Déclaration pour la Semaine du droit à l’information

Demain, les organisations d’accès à l’information de même que les défenseurs du droit d’accès souligneront la Journée internationale de l'accès universel à l'information.

Au Canada, la Semaine du droit à l'information se veut un rappel que le droit d'accès, un droit quasi constitutionnel, doit être préservé en tant que pilier fondamental de notre démocratie, et ce, même en période de crise. Cela est encore plus vrai alors que la confiance du public est d'une importance capitale afin de favoriser un vaste soutien aux mesures prises par le gouvernement, lesquelles nous permettront de définir la voie à suivre pour l'avenir, au-delà de la pandémie.

Pourtant, le droit d'accès continue d'être mis en péril par les déficiences du système sur lesquelles ont porté mes enquêtes et mes rapports au cours de mon mandat. Parmi ces déficiences figurent un manque d'outils et de processus pour soutenir l'accès à l'informationdes enjeux liés au leadership et à la culture organisationnelle, la nécessité de fournir l’information par des méthodes différentes ainsi que d'autres éléments détaillés dans mes rapports spéciaux déposés au Parlement et mon rapport annuel.

Plus tôt cette année, je me suis jointe à mes collègues provinciaux et territoriaux dans le but de publier une résolution conjointe demandant à nos gouvernements respectifs de renforcer leur système d'accès. Peu de temps après, je me réjouissais d'être l’une des signataires de la déclaration commune de la Conférence internationale des commissaires à l’information sur l’importance de la divulgation proactive de l’information ayant trait à la pandémie de COVID-19.

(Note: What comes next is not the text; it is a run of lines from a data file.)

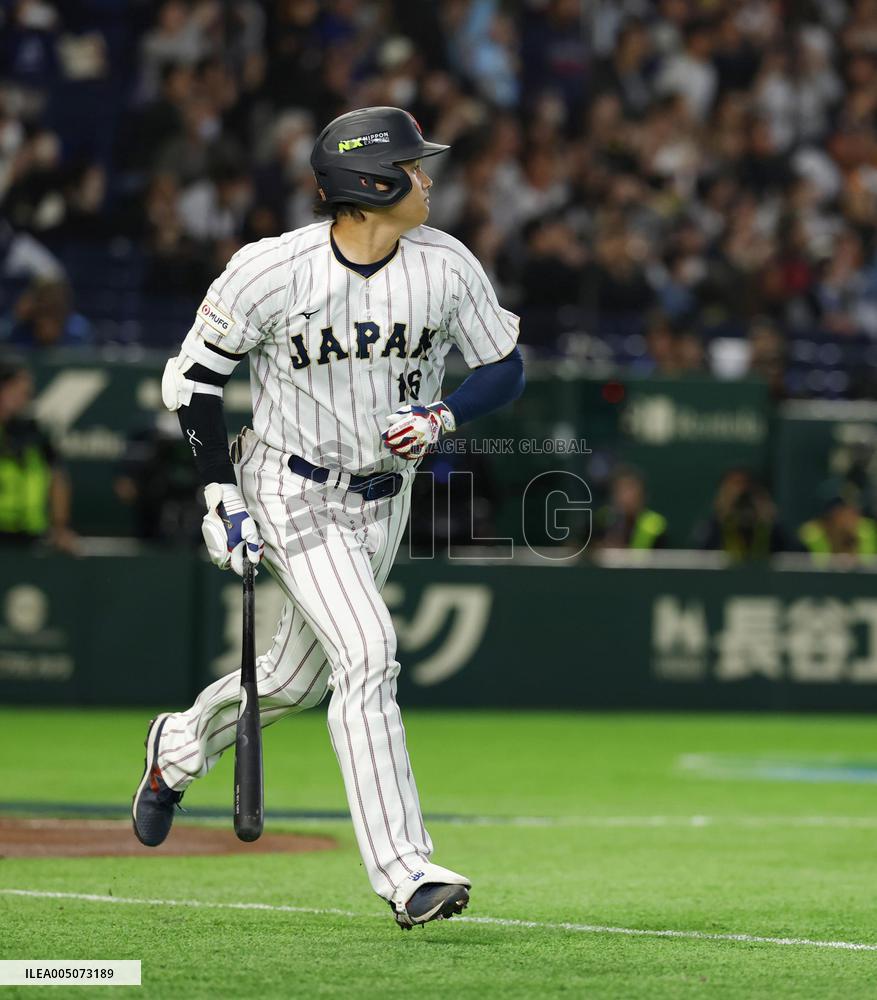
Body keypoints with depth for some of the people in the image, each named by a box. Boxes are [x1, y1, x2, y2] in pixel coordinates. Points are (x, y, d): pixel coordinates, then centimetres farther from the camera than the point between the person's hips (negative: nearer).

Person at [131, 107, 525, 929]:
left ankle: (178, 749, 47)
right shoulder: (272, 271, -19)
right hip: (290, 487, -5)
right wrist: (222, 499, -12)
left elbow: (505, 368, 2)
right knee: (366, 653, -21)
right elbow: (194, 377, -8)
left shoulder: (447, 267, -9)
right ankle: (403, 871, -22)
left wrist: (440, 418, -18)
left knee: (296, 681, 15)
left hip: (382, 498, 5)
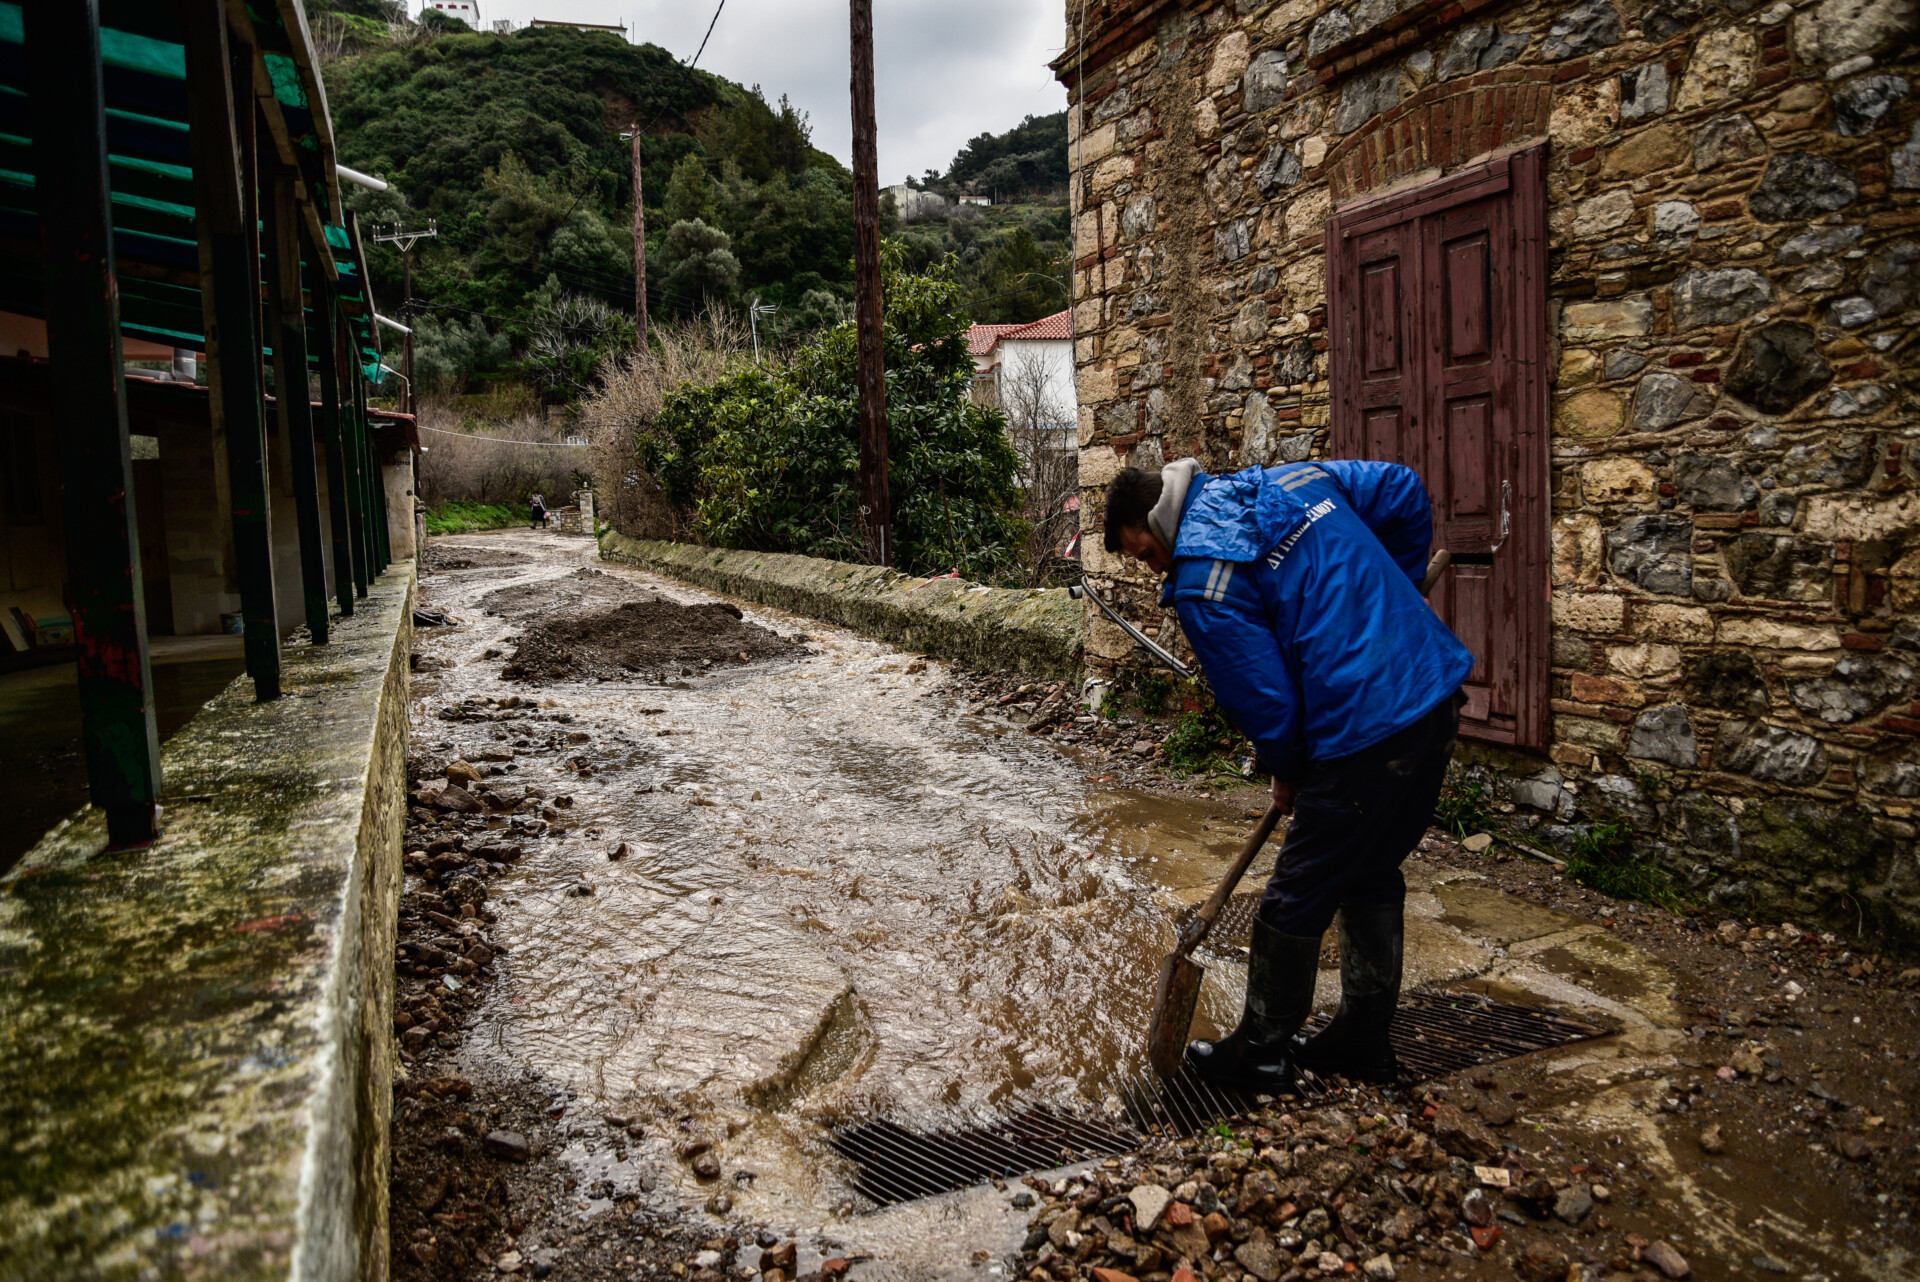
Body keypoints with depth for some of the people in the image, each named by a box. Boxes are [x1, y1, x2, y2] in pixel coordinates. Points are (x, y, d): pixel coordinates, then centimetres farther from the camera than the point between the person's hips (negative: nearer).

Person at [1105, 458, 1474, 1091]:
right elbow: (1404, 489, 18)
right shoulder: (1289, 479, 11)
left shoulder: (1200, 582, -13)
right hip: (1439, 690, 9)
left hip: (1366, 729, -9)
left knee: (1294, 901, 8)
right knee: (1372, 877, 23)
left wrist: (1286, 775, 8)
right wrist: (1396, 598, 23)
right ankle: (1363, 1038, 37)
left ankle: (1260, 1053, 26)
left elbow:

Les principes évoqués dans ces déclarations sont loin d’être nouveaux. Comme tant d'autres, je les ai déjà énoncés par le passé. En voici quelques-uns :

  • L’information détenue par le gouvernement ou les institutions publiques doit être accessible en temps opportun
  • La publication rapide et volontaire de l'information, sans devoir recourir à des demandes d'accès officielles, contribue à une plus grande participation des citoyens. Elle favorise un processus décisionnel mieux éclairé par l’entremise d’un examen approfondi de l’information, de débats, d’observations et d'un réexamen des décisions;
  • Les dirigeants doivent privilégier la modernisation des systèmes et des outils utilisés pour le traitement des demandes d'accès ainsi que fournir des conseils et des directives sur la manière adéquate de documenter et de gérer l'information au sein de leur institution;
  • Les institutions doivent reconnaître l’importance de la transparence et respecter le droit à l’accès à l’information en s’assurant que des mesures soient mis en place afin de traiter les demandes d’accès à l’information même en situation d’urgence.

Qui plus est, de nombreuses idées et mesures proposées en lien avec ces principes n'exigent aucune modification législative. En les mettant en œuvre dès maintenant, nous renforcerions considérablement l'engagement du public dans le processus décisionnel du gouvernement. Il s’agit d’un aspect qui importe en tout temps, mais tout particulièrement en temps de crise pandémique à l’échelle mondiale.

Grâce à un leadership et à un réel engagement à faire respecter le droit d'accès, des changements sont possibles. Je me joins à un nombre croissant d’intervenants prêts à soutenir les dirigeants qui acceptent de relever ce défi.